Les médias publics algériens avaient annoncé dimanche l’arrestation des quatre frères Kouninef, mais cette même source a assuré que seuls trois d’entre eux avaient été arrêtés. Une quatrième personne, un dirigeant d’entreprise, a également été écrouée dans cette affaire, toujours selon cette source, qui n’a identifié ni ce responsable ni son entreprise.

Les frères Kouninef sont soupçonnés notamment de « non-respect des engagements contenus dans des contrats conclus avec l’État » et de « trafic d’influence avec des fonctionnaires pour obtenir des privilèges », a-t-elle ajouté. La discrète mais influente famille Kouninef est propriétaire du groupe KouGC, spécialisé notamment dans le génie civil, l’hydraulique et le BTP, et bénéficiaire depuis de nombreuses années d’importants contrats publics. Les liens l’unissant à Abdelaziz Bouteflika remontent au début des années 1970, quand celui-ci était le puissant ministre des Affaires étrangères de l’autocrate Houari Boumédiène et qu’Ahmed Kouninef, le père, lançait KouGC dans un pays à l’économie dirigée, selon le quotidien algérien El Watan. Les frères Kouninef sont également réputés proches de Saïd Bouteflika, frère et puissant conseiller d’Abdelaziz Bouteflika.

▸ **Données fournies**
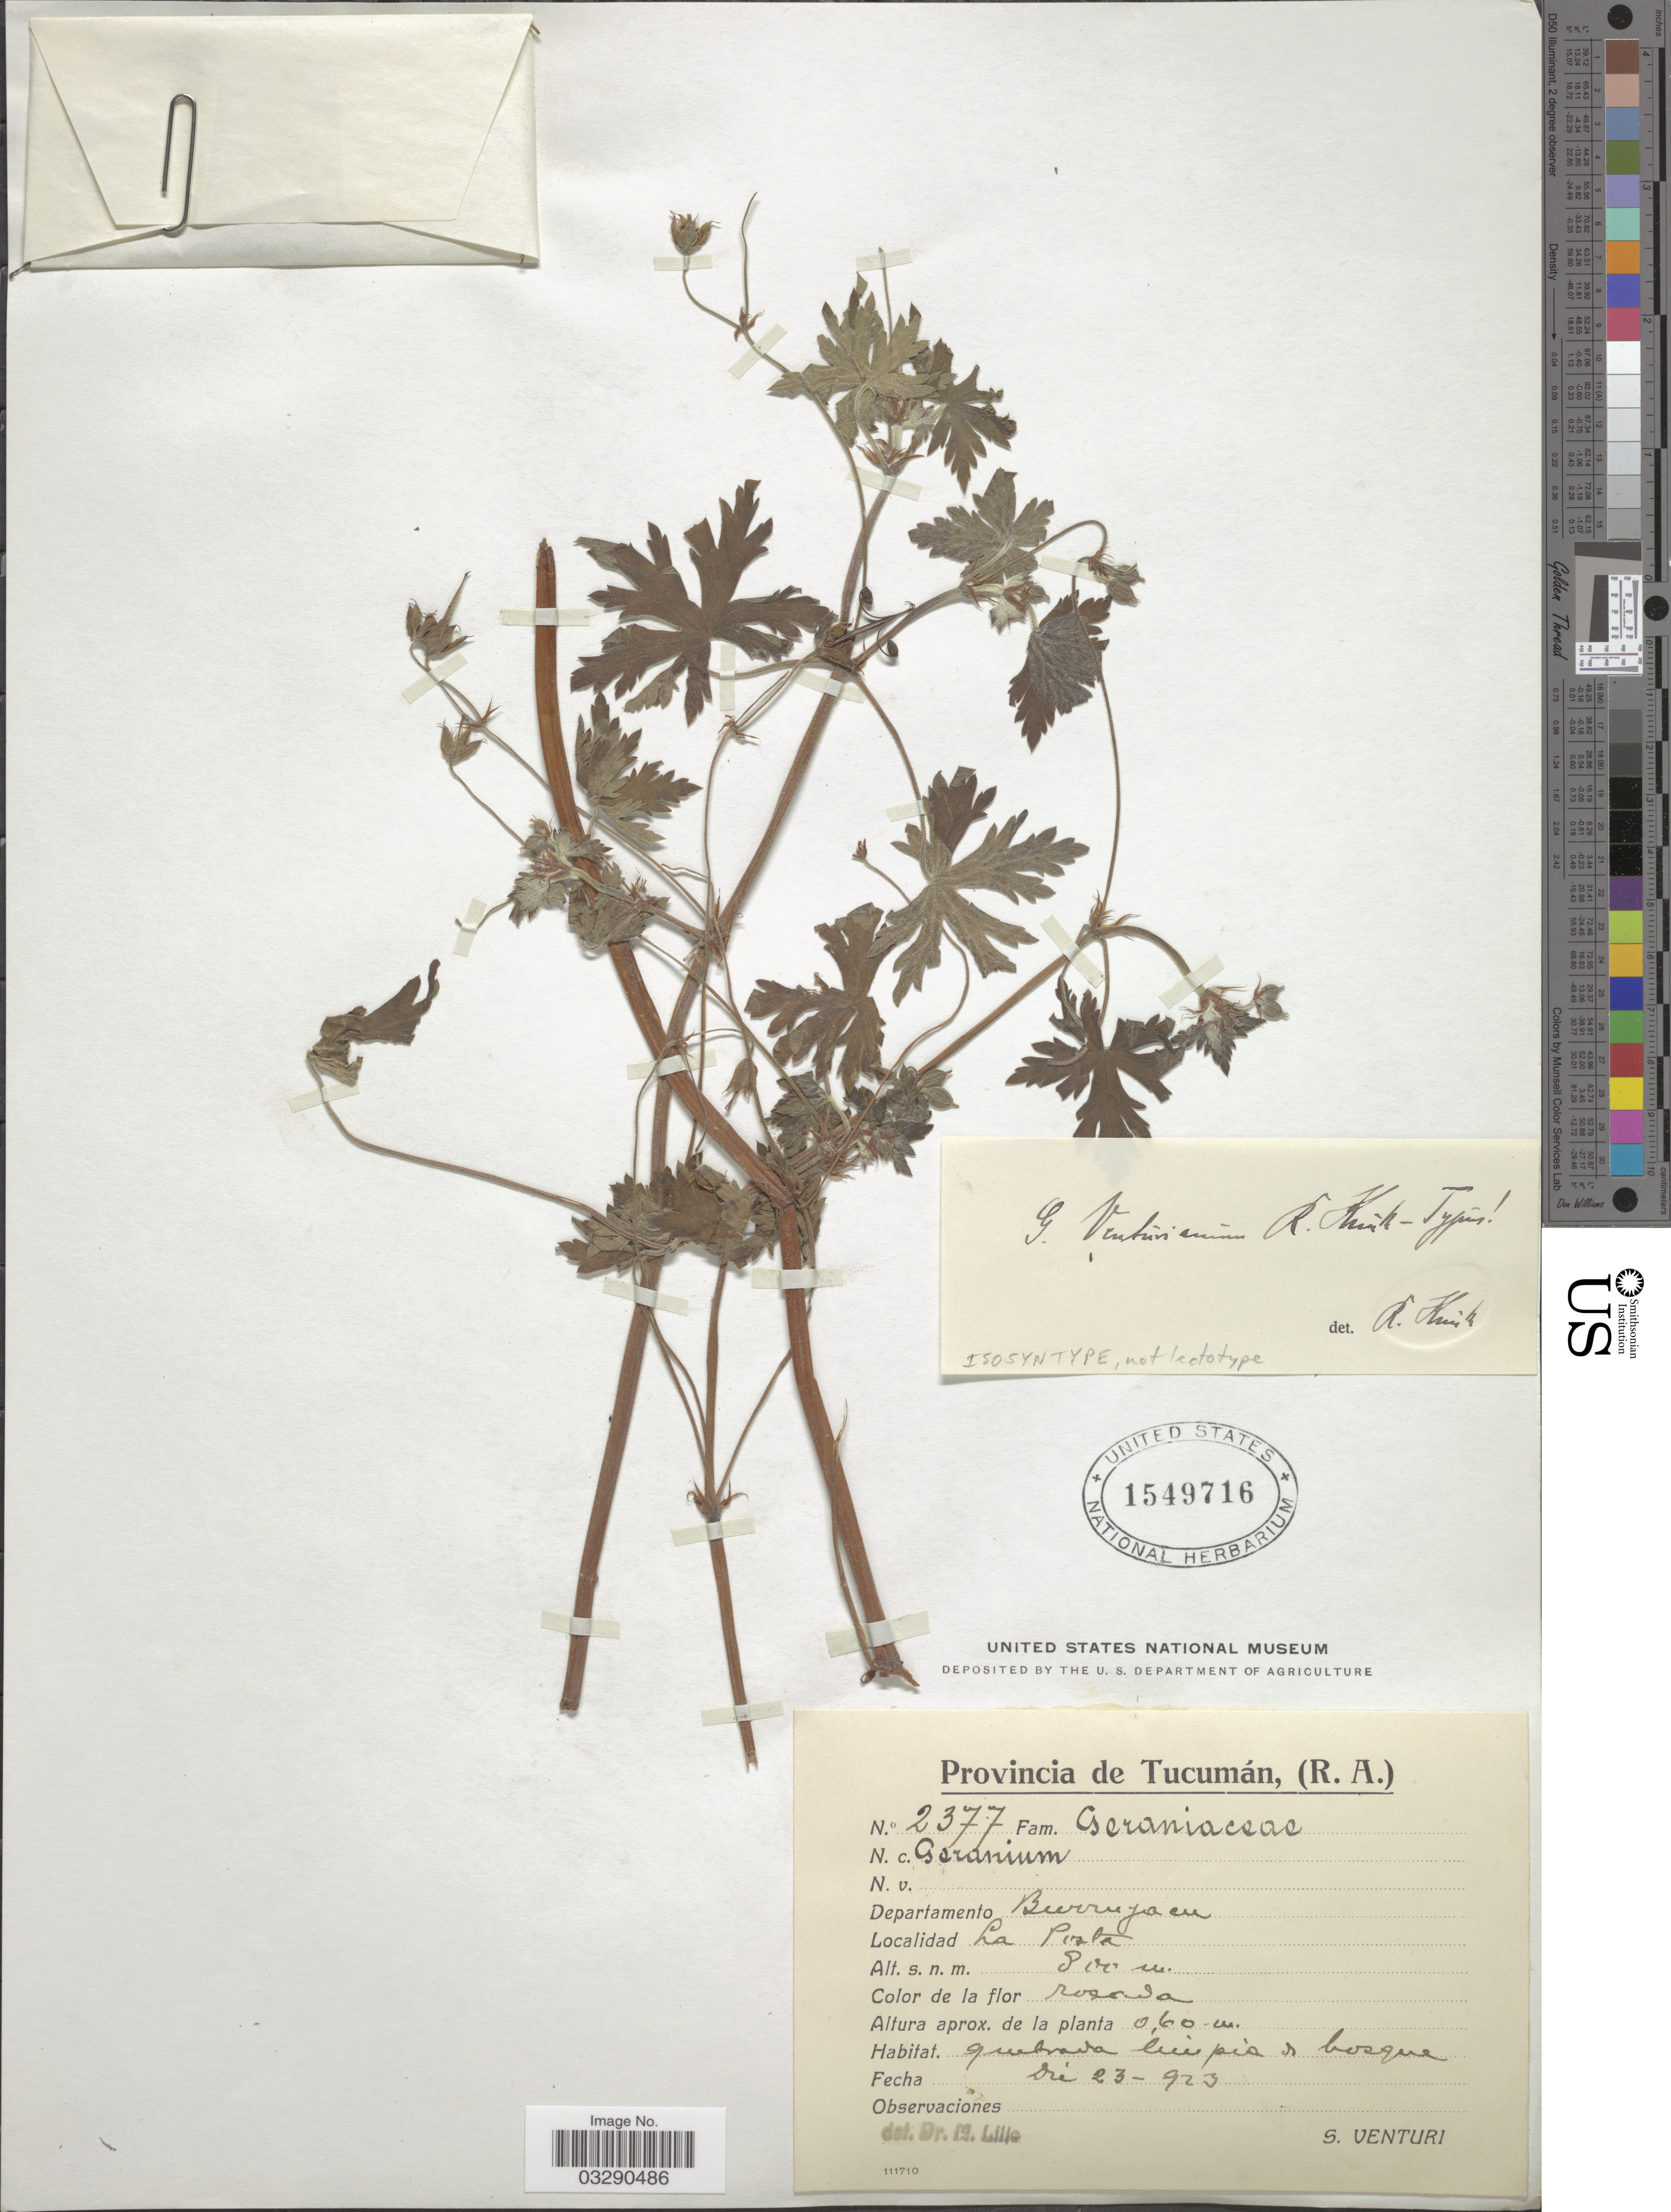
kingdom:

▸ **Exercices à traiter**
1. Répondez à ces questions d'après l'extrait.
(a) Selon la source, combien de frères Kouninef ont été arrêtés ?
(b) De quel groupe la famille Kouninef est-elle propriétaire ?
(c) Quel quotidien algérien l'extrait cite-t-il au sujet des liens avec Abdelaziz Bouteflika ?
2. Restituez le passage de l'extrait qui va de « Les médias publics » jusqu'à « ni son entreprise. » inclus, sans rien y changer.

▸ **Réponses aux exercices**
1.
(a) Trois.
(b) Du groupe KouGC.
(c) El Watan.

2.
Les médias publics algériens avaient annoncé dimanche l’arrestation des quatre frères Kouninef, mais cette même source a assuré que seuls trois d’entre eux avaient été arrêtés. Une quatrième personne, un dirigeant d’entreprise, a également été écrouée dans cette affaire, toujours selon cette source, qui n’a identifié ni ce responsable ni son entreprise.